Ifishdeco Dorong Kepatuhan Pajak di Sektor Pertambangan
KENDARI, investortrust.id - PT Ifishdeco Tbk (IFSH) menegaskan dukungannya terhadap pembangunan daerah lewat kepatuhan pajak. Perusahaan tambang nikel yang beroperasi di Kabupaten Konawe Selatan ini menunjukkan komitmen terhadap kebijakan pemerintah daerah.
“Sebagai perusahaan yang menjunjung prinsip tata kelola yang baik, kami merasa wajib berkontribusi secara nyata terhadap pembangunan di daerah tempat kami beroperasi,” kata Presiden Direktur PT Ifishdeco Muhammad Ishaq dalam siaran pers, Rabu (25/6/2025).
Ia menyebut, Ifishdeco sepenuhnya mendukung visi Gubernur Sulawesi Tenggara yang ingin mendorong kemandirian daerah dengan mengoptimalkan pendapatan asli daerah (PAD). Tak hanya perusahaan inti, mitra kerja dan kontraktor yang bekerja sama dengan Ifishdeco juga diminta ikut mematuhi kebijakan pajak daerah.
“Kami mendukung penuh visi Bapak Gubernur untuk meningkatkan PAD dengan mendorong semua pelaku usaha taat pajak. Mitra dan kontraktor kami juga berkomitmen menjalankan hal ini,” ujar Ishaq.
Baca Juga
Dukungan ini mendapat apresiasi dari Gubernur Sulawesi Tenggara Andi Sumangerukka. Ia menyebut PT Ifishdeco sebagai contoh perusahaan yang patuh membayar pajak dan berharap perusahaan tambang lain bisa mengikuti jejak yang sama. Perseroan sebelumnya juga pernah meraih penghargaan dari KPP Pratama Kendari sebagai penyetor pajak terbesar di sektor pertambangan dan penggalian.
Ishaq memaparkan dorongan itu pada ajang Sultra Investment Summit 2025 yang digelar di Kendari, Sulawesi Tenggara, Selasa (24/6/2025). Adapun Ajang Sultra Investment Summit 2025 digelar sebagai upaya mempercepat investasi dan menggenjot PAD dari sektor Penanaman Modal Dalam Negeri (PMDN) dan Penanaman Modal Asing (PMA). Acara ini dibuka oleh Kepala DPMPTSP Sultra, Parinringi dan diisi pula oleh Kejaksaan Tinggi Sultra yang membahas pelanggaran pajak perusahaan dan sanksinya.
Baca Juga
Permintaan Nikel akan Naik, Ifishdeco (IFSH) Genjot Produksi dan Ekspansi
Di sela-sela acara, Muhammad Ishaq juga menyampaikan apresiasinya terhadap program layanan cepat “same day service tanpa pungli” yang diluncurkan DPMPTSP Sultra. Menurutnya, layanan ini sangat membantu pelaku usaha.

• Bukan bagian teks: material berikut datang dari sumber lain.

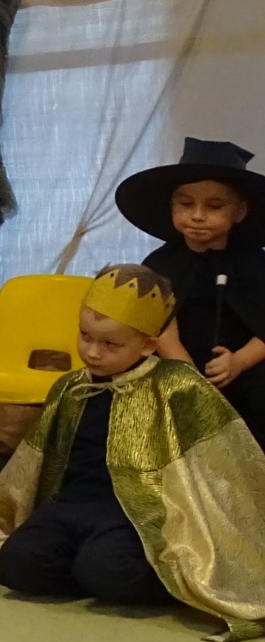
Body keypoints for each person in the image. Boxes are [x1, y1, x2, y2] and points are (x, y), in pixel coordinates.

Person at [0, 265, 265, 642]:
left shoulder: (176, 387)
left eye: (110, 345)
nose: (92, 352)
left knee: (111, 571)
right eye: (85, 336)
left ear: (148, 345)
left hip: (134, 515)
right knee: (19, 563)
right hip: (70, 506)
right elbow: (36, 460)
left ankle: (124, 573)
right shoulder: (71, 387)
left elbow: (222, 463)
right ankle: (87, 567)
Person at [114, 138, 265, 447]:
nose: (197, 215)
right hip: (179, 368)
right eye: (185, 204)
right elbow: (162, 333)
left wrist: (238, 362)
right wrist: (191, 380)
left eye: (214, 206)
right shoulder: (160, 265)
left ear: (239, 211)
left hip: (245, 371)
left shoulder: (254, 263)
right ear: (171, 206)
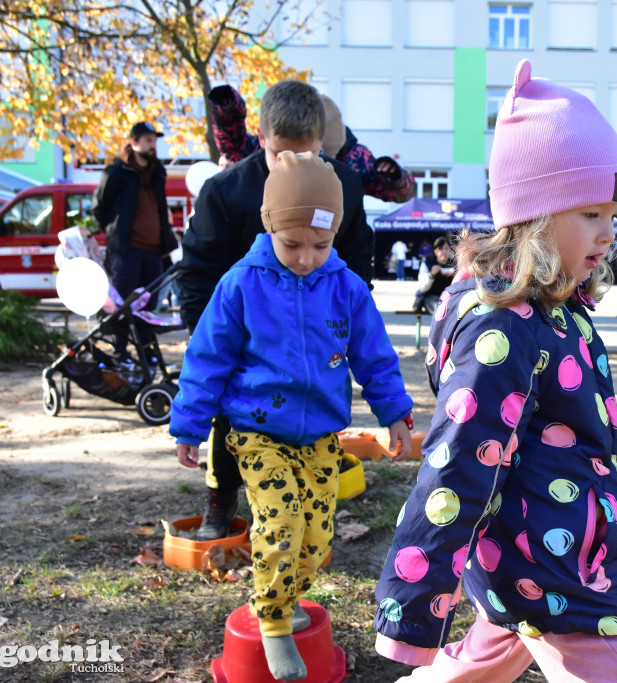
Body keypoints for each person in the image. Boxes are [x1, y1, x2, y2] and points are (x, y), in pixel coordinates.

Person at [374, 59, 617, 683]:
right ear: (536, 215)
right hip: (545, 566)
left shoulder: (555, 308)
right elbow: (458, 460)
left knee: (474, 670)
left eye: (613, 215)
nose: (609, 234)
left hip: (550, 544)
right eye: (590, 213)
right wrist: (411, 607)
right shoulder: (503, 327)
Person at [170, 152, 414, 682]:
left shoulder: (344, 285)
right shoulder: (242, 284)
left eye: (321, 245)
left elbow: (373, 354)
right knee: (281, 524)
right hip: (258, 433)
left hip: (322, 436)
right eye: (292, 244)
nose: (306, 258)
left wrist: (394, 412)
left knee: (316, 537)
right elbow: (207, 356)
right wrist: (189, 423)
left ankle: (288, 593)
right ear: (270, 227)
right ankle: (274, 619)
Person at [177, 79, 376, 542]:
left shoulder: (341, 184)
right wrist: (202, 331)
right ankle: (220, 500)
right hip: (244, 333)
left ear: (322, 146)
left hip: (315, 330)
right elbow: (199, 268)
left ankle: (305, 507)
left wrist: (349, 319)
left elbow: (358, 251)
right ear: (260, 139)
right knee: (231, 417)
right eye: (280, 156)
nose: (294, 167)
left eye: (309, 157)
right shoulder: (225, 192)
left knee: (310, 411)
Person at [209, 84, 416, 203]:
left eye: (313, 154)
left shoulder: (355, 161)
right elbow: (234, 147)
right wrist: (228, 112)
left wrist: (393, 177)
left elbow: (403, 193)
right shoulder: (273, 144)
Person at [92, 121, 179, 357]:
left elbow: (160, 207)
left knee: (148, 306)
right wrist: (115, 233)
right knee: (122, 303)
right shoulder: (117, 172)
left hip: (154, 251)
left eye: (155, 141)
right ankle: (120, 350)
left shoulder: (157, 172)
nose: (153, 146)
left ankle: (147, 352)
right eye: (148, 141)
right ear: (134, 143)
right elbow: (100, 208)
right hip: (126, 251)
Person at [412, 236, 454, 313]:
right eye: (441, 249)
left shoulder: (455, 264)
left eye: (446, 248)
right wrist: (431, 275)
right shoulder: (428, 263)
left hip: (450, 298)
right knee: (440, 309)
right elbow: (421, 287)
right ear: (435, 251)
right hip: (431, 297)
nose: (444, 251)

Ifishdeco sendiri memiliki izin operasi dan produks itambang nikel seluas 800 hektar (ha) di Tinanggea, Konawe Selatan. Selain itu, Ifishdeco juga punya anak usaha tambang lain, seperti PT Patrindo Jaya Makmur di Kolaka Utara dan PT Hangtian Nur Cahaya di Konawe Selatan.